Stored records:
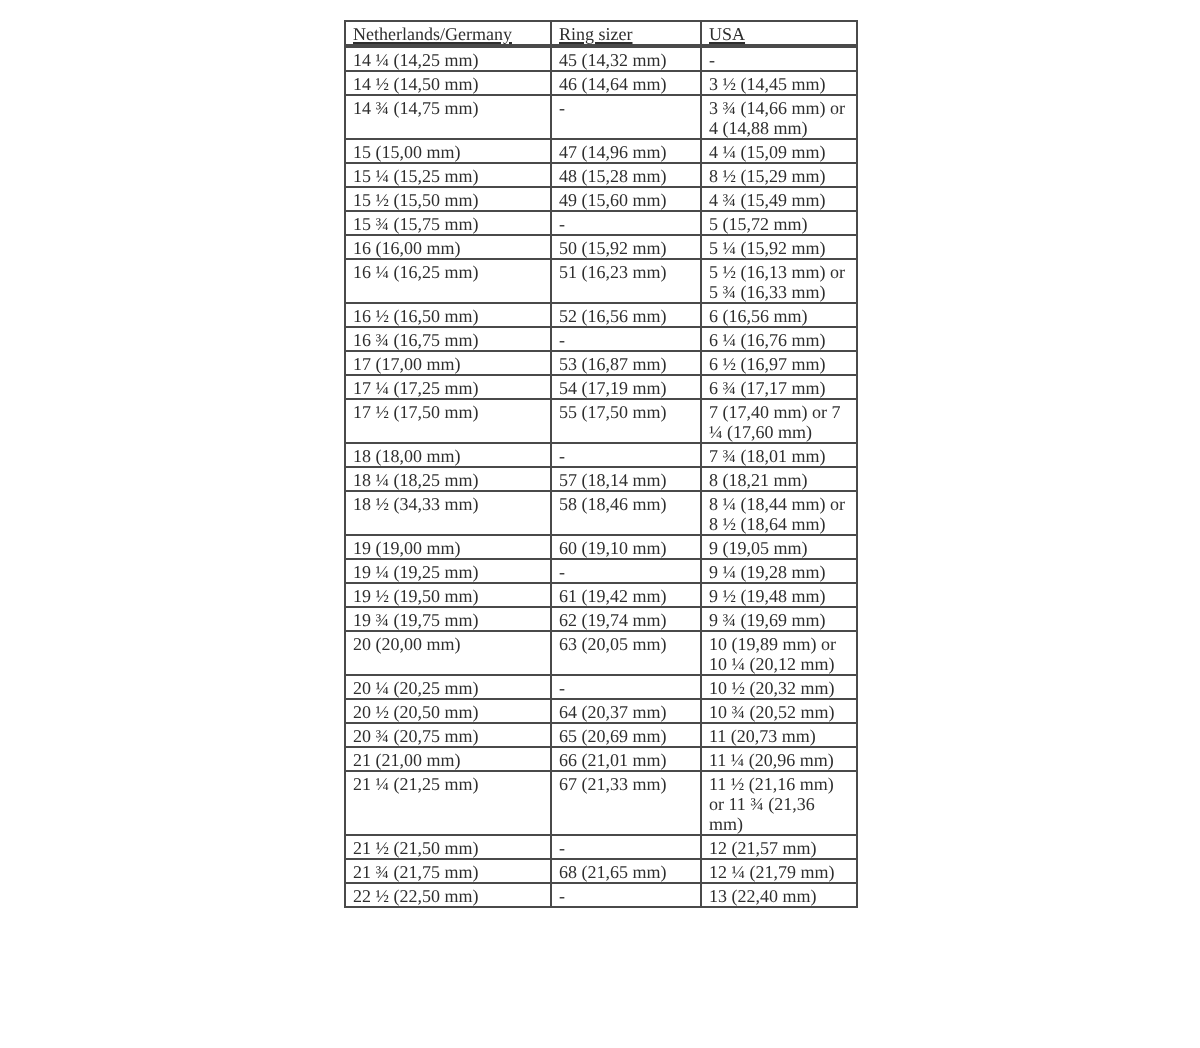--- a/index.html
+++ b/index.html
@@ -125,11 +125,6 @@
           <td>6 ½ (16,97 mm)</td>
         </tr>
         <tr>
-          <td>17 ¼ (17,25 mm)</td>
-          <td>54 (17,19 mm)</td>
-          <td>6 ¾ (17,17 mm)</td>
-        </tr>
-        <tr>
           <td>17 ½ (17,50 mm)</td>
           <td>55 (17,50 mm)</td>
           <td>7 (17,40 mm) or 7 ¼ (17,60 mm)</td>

...

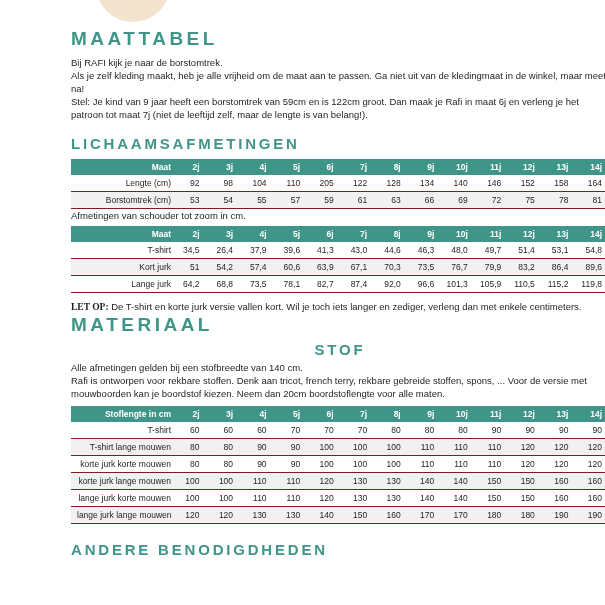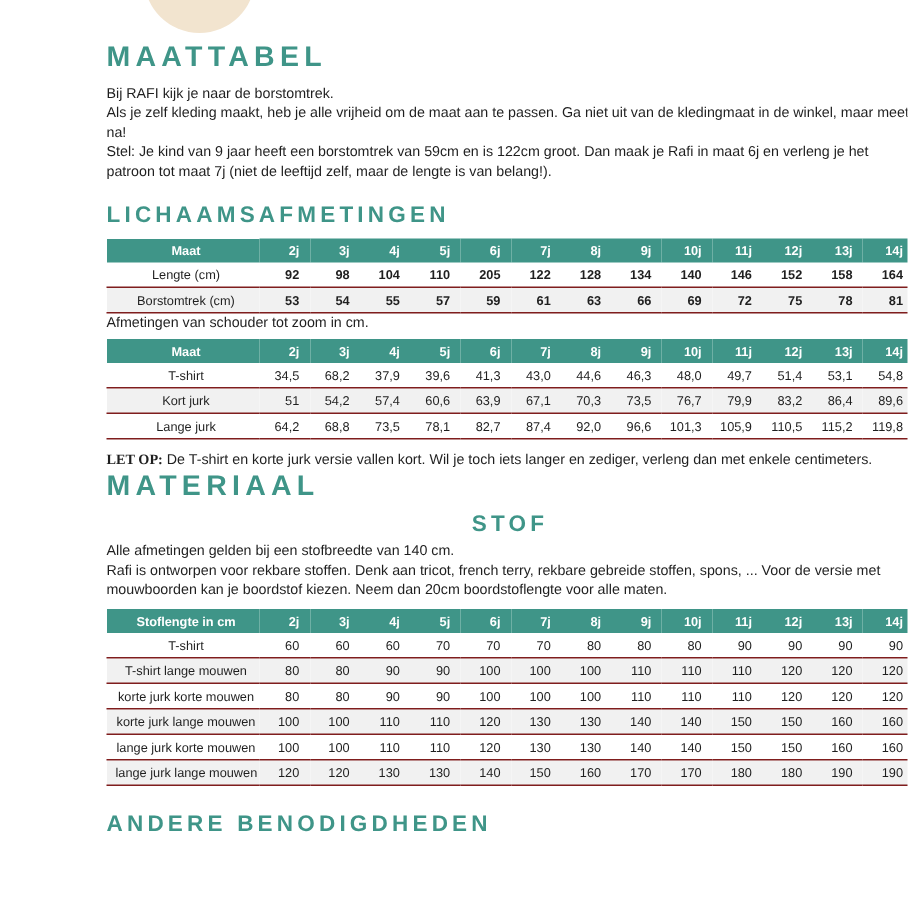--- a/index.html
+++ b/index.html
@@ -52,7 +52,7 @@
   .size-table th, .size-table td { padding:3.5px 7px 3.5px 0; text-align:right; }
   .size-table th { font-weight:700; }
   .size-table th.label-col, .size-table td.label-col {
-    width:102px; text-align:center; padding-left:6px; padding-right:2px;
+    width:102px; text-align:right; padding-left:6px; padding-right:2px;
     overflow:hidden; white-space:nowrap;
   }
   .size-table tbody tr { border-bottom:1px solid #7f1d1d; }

Task objective: Starting at the line above that contains "th.label-col, .size-table td.label-col", repeat each line exactly up to and including the line that contains "border-bottom:1px solid #7f1d1d;", and stop there.

Answer area:
   .size-table th.label-col, .size-table td.label-col {
-    width:102px; text-align:center; padding-left:6px; padding-right:2px;
+    width:102px; text-align:right; padding-left:6px; padding-right:2px;
     overflow:hidden; white-space:nowrap;
   }
   .size-table tbody tr { border-bottom:1px solid #7f1d1d; }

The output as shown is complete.